Collected data entries
******************************

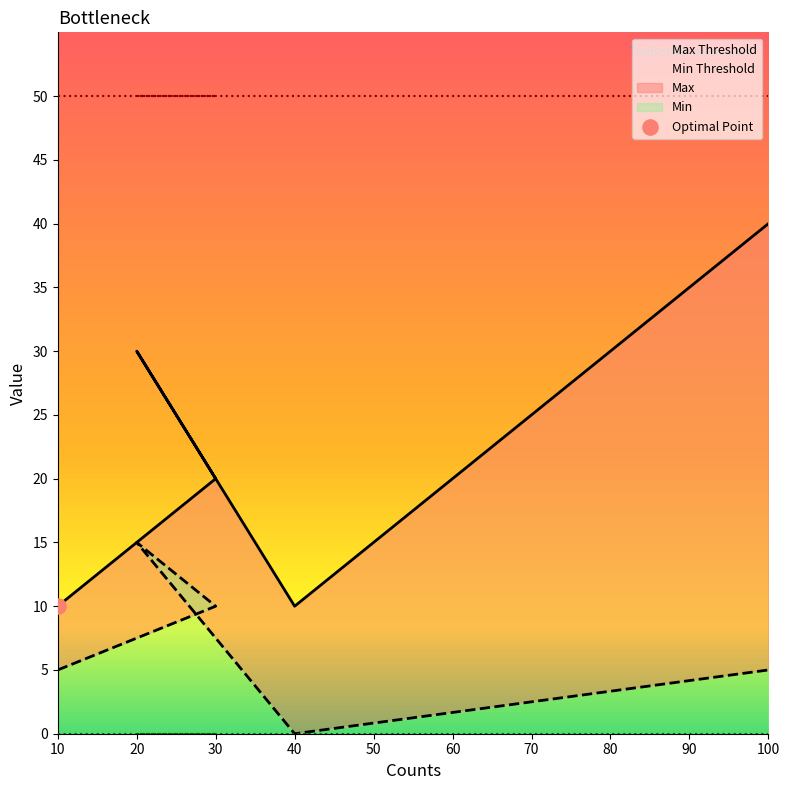

Which series contains the lowest Y value?

Min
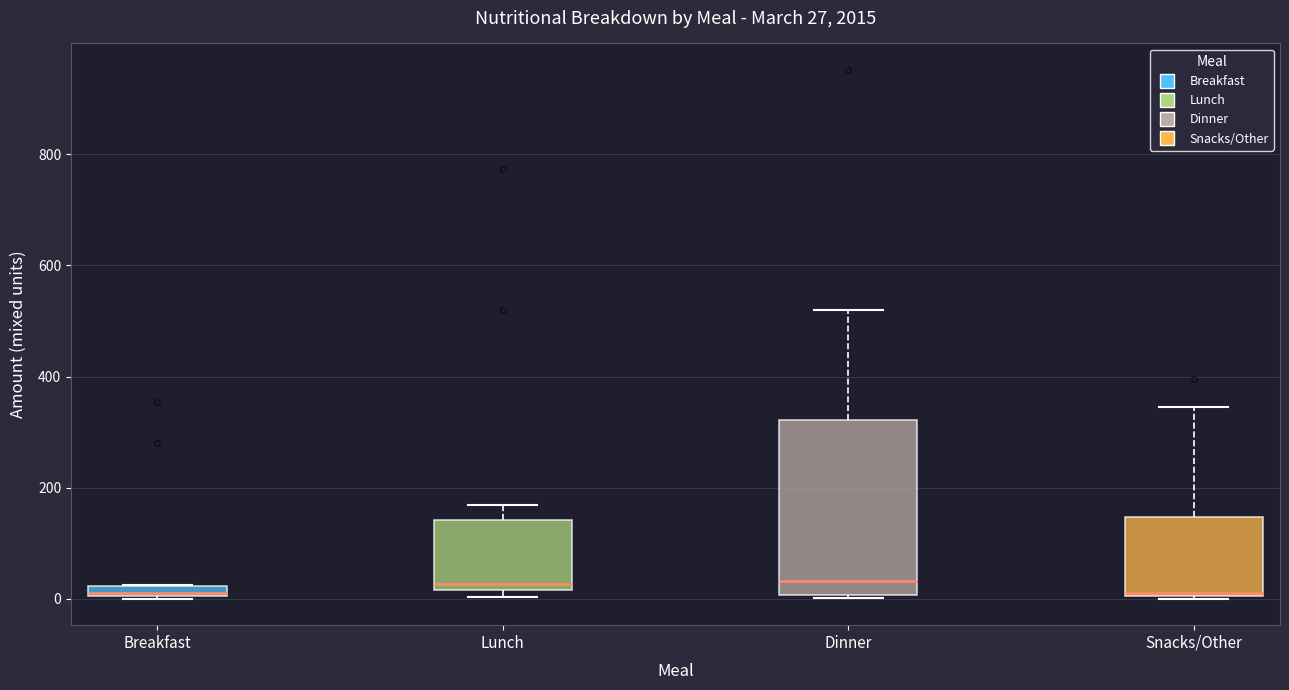

Comparing the boxes themselves (not the whiskers), which one is the tallest?

Dinner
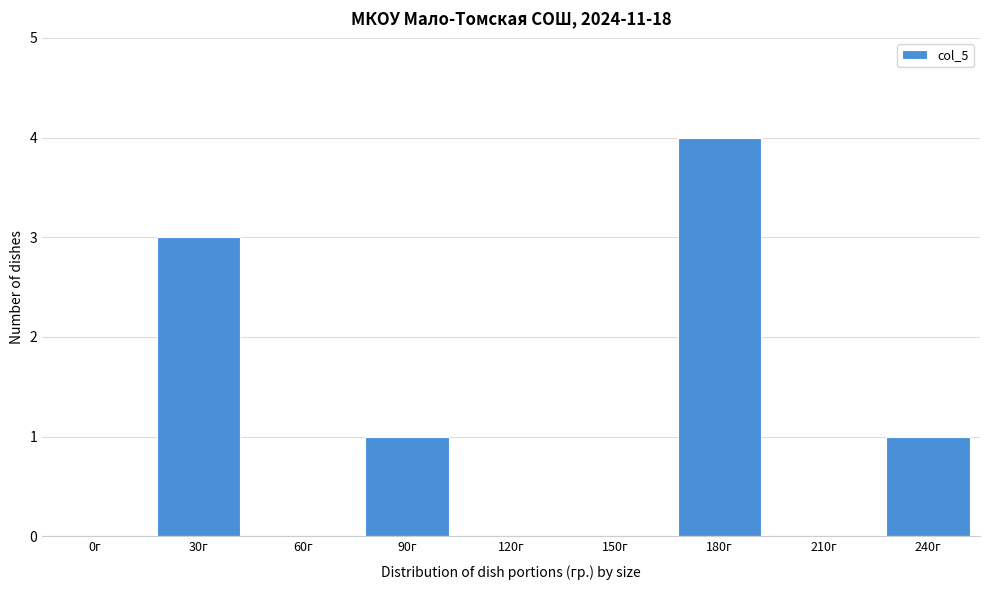

Reading left to right, transcribe all the data shown in this chart.

0г=0	30г=3	60г=0	90г=1	120г=0	150г=0	180г=4	210г=0	240г=1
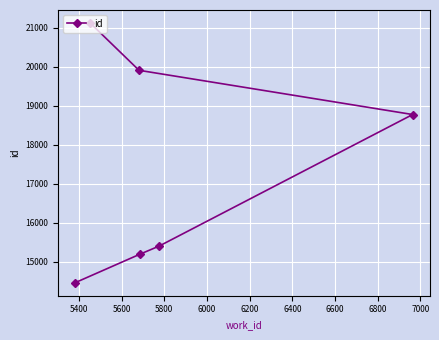

Reading left to right, list all the values displayed in this chart.

14466	15199	15404	18775	19908	21120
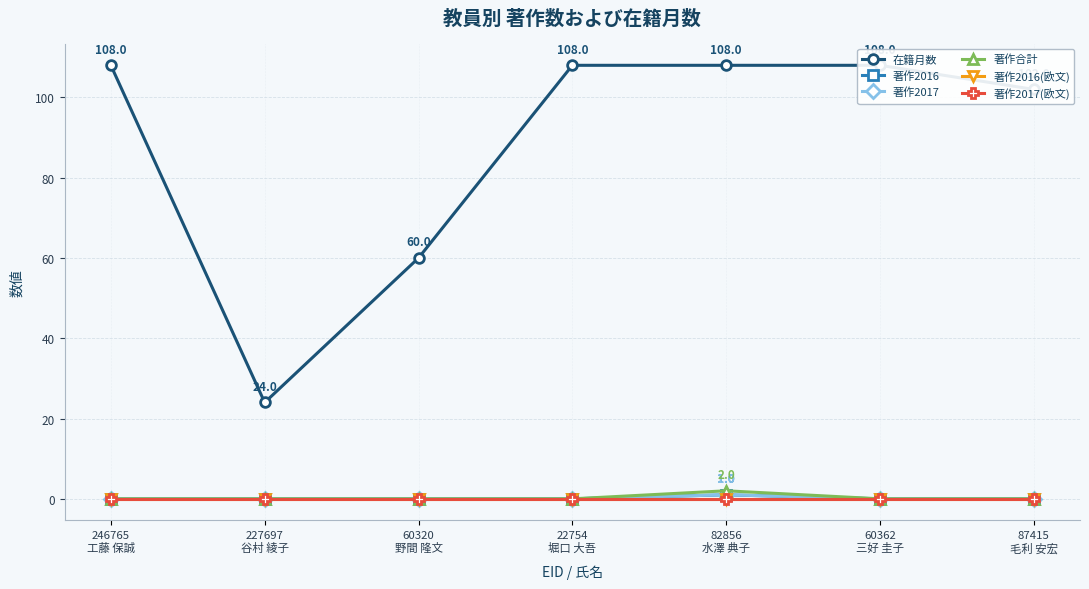

Rank the series at 22754
堀口 大吾 from lowest to highest value.

著作2016, 著作2017, 著作合計, 著作2016(欧文), 著作2017(欧文), 在籍月数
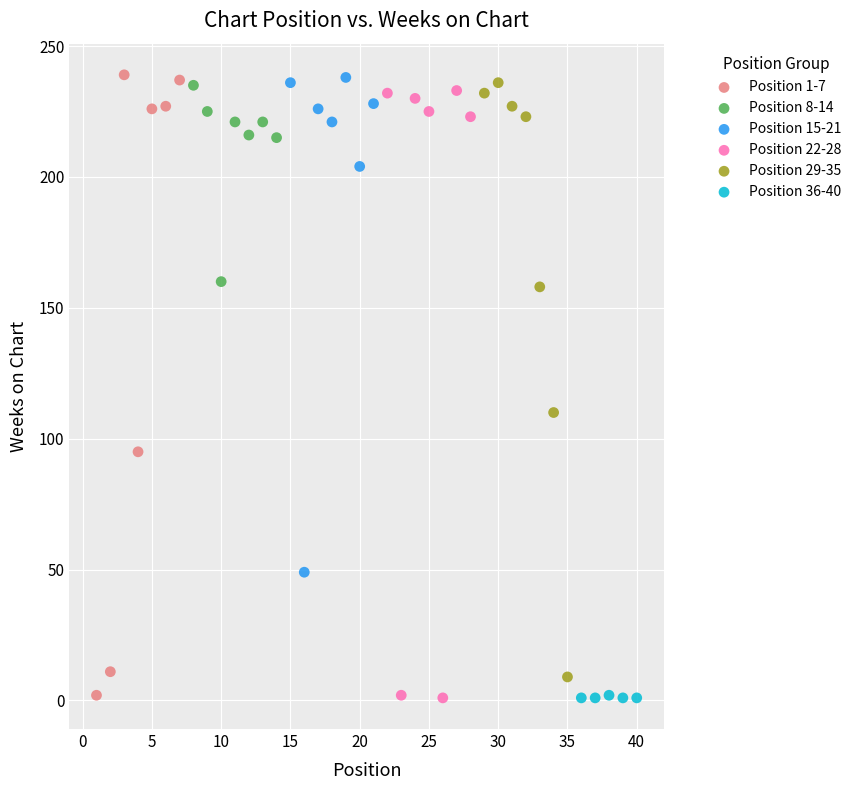

What are all the series names shown in the legend?

Position 1-7, Position 8-14, Position 15-21, Position 22-28, Position 29-35, Position 36-40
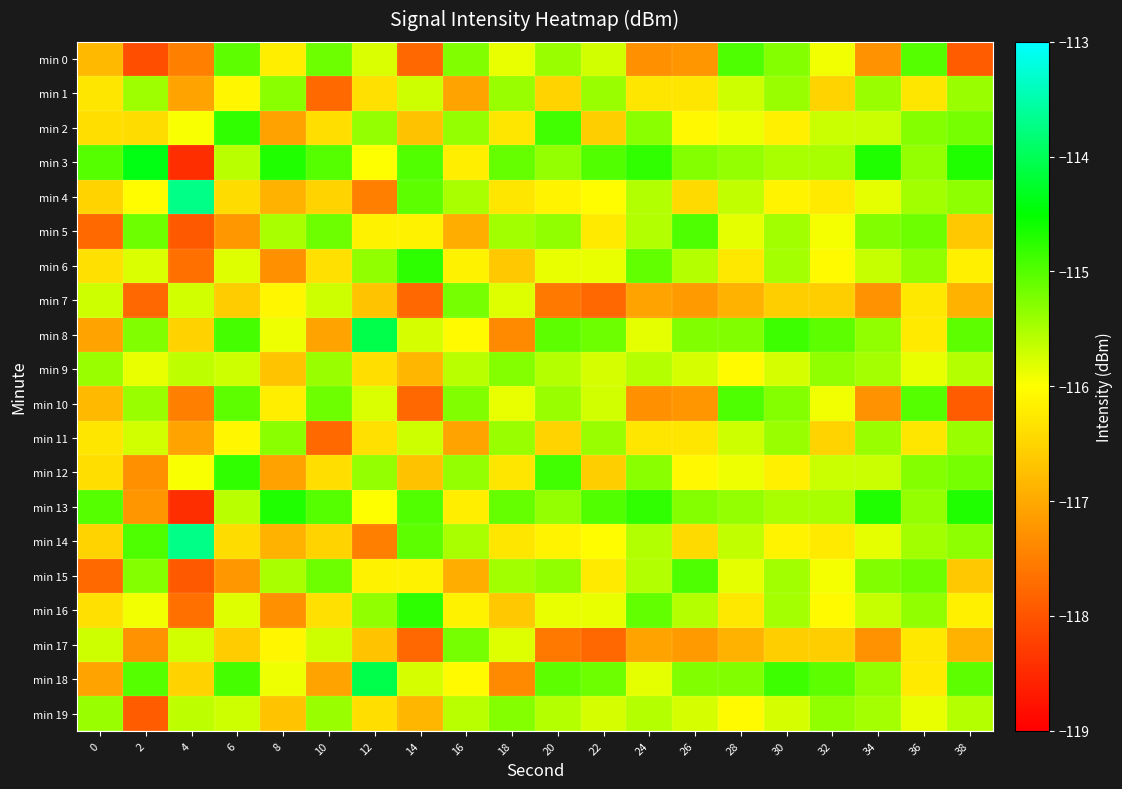

At which category is the sum across all series the highest?

36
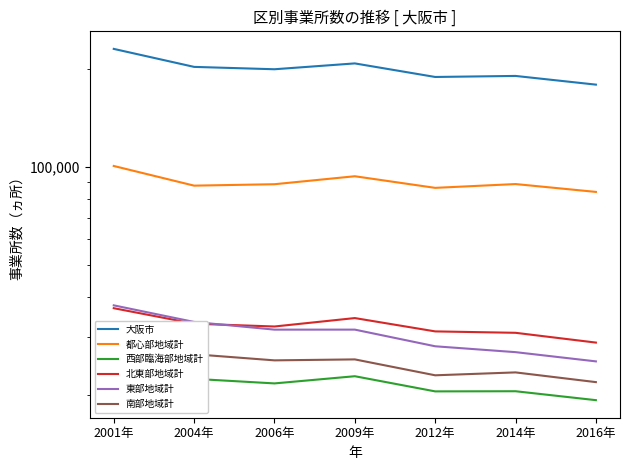

Reading left to right, transcribe all the data shown in this chart.

大阪市: 230805	203220	199853	208289	189234	190629	179252
都心部地域計: 100828	87734	88622	93763	86371	88725	83935
西部臨海部地域計: 25088	22371	21659	22789	20471	20492	19239
北東部地域計: 36872	33041	32394	34384	31291	30981	28910
東部地域計: 37622	33452	31684	31686	28163	27018	25311
南部地域計: 30395	26622	25494	25668	22938	23413	21857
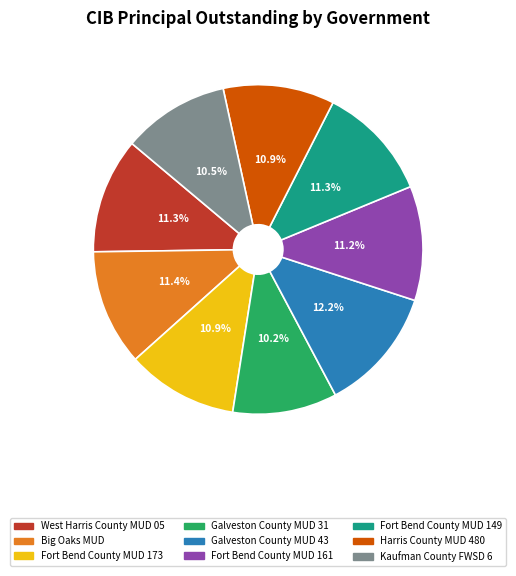

Between Galveston County MUD 43 and Galveston County MUD 31, which is larger?

Galveston County MUD 43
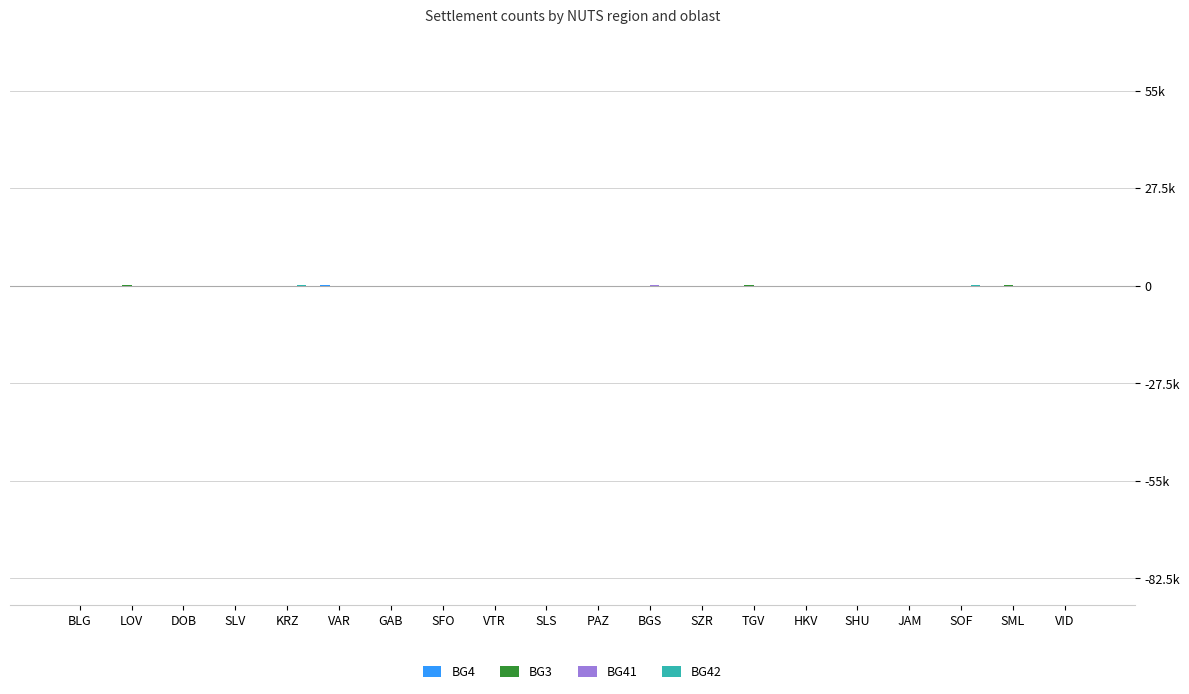

List the series in order of their overall mean, highest first.

BG3, BG41, BG42, BG4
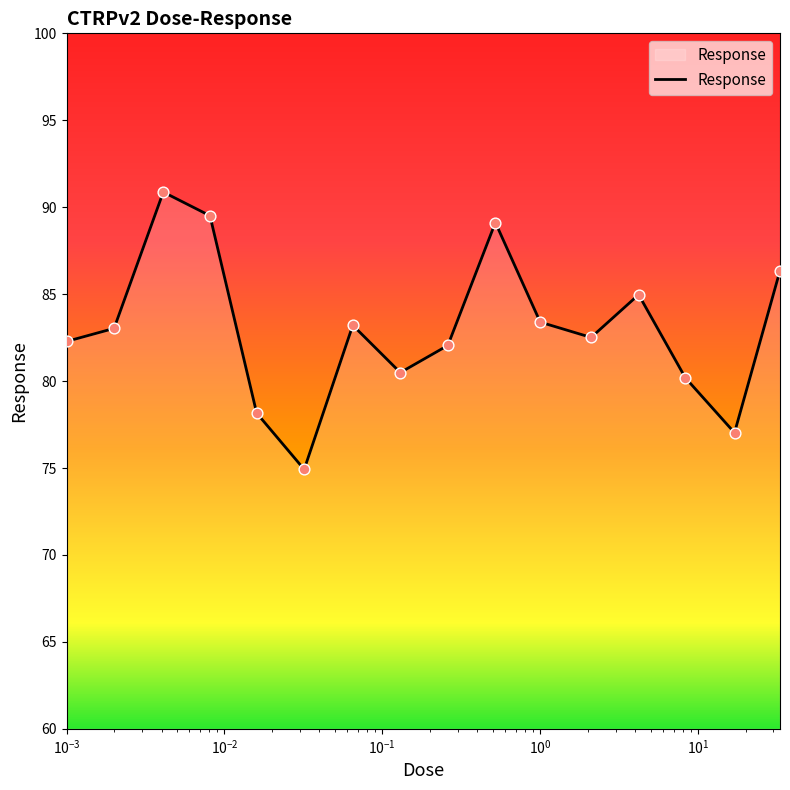

What is the maximum value shown in the chart?

90.9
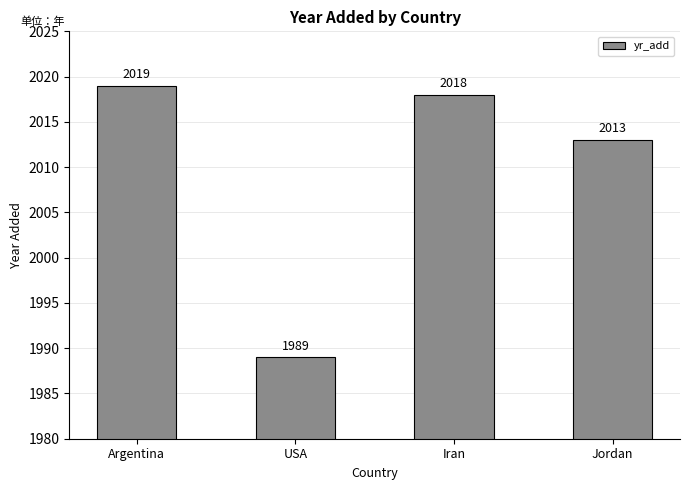

What is the greatest value displayed?

2019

******************************

Exercise: Please output the lines of the items as a JSON list of strings, one string per line with blank lines omitted, starting at the beginning of the items and going on through the line that contains "Position 1-7, Position", both ends included. Leave the pictures out of the answer.

Task result:
[
  "Which series contains the lowest Y value?",
  "Min",
  "Comparing the boxes themselves (not the whiskers), which one is the tallest?",
  "Dinner",
  "Reading left to right, transcribe all the data shown in this chart.",
  "0г=0\t30г=3\t60г=0\t90г=1\t120г=0\t150г=0\t180г=4\t210г=0\t240г=1",
  "Reading left to right, list all the values displayed in this chart.",
  "14466\t15199\t15404\t18775\t19908\t21120",
  "Rank the series at 22754",
  "堀口 大吾 from lowest to highest value.",
  "著作2016, 著作2017, 著作合計, 著作2016(欧文), 著作2017(欧文), 在籍月数",
  "What are all the series names shown in the legend?",
  "Position 1-7, Position 8-14, Position 15-21, Position 22-28, Position 29-35, Position 36-40"
]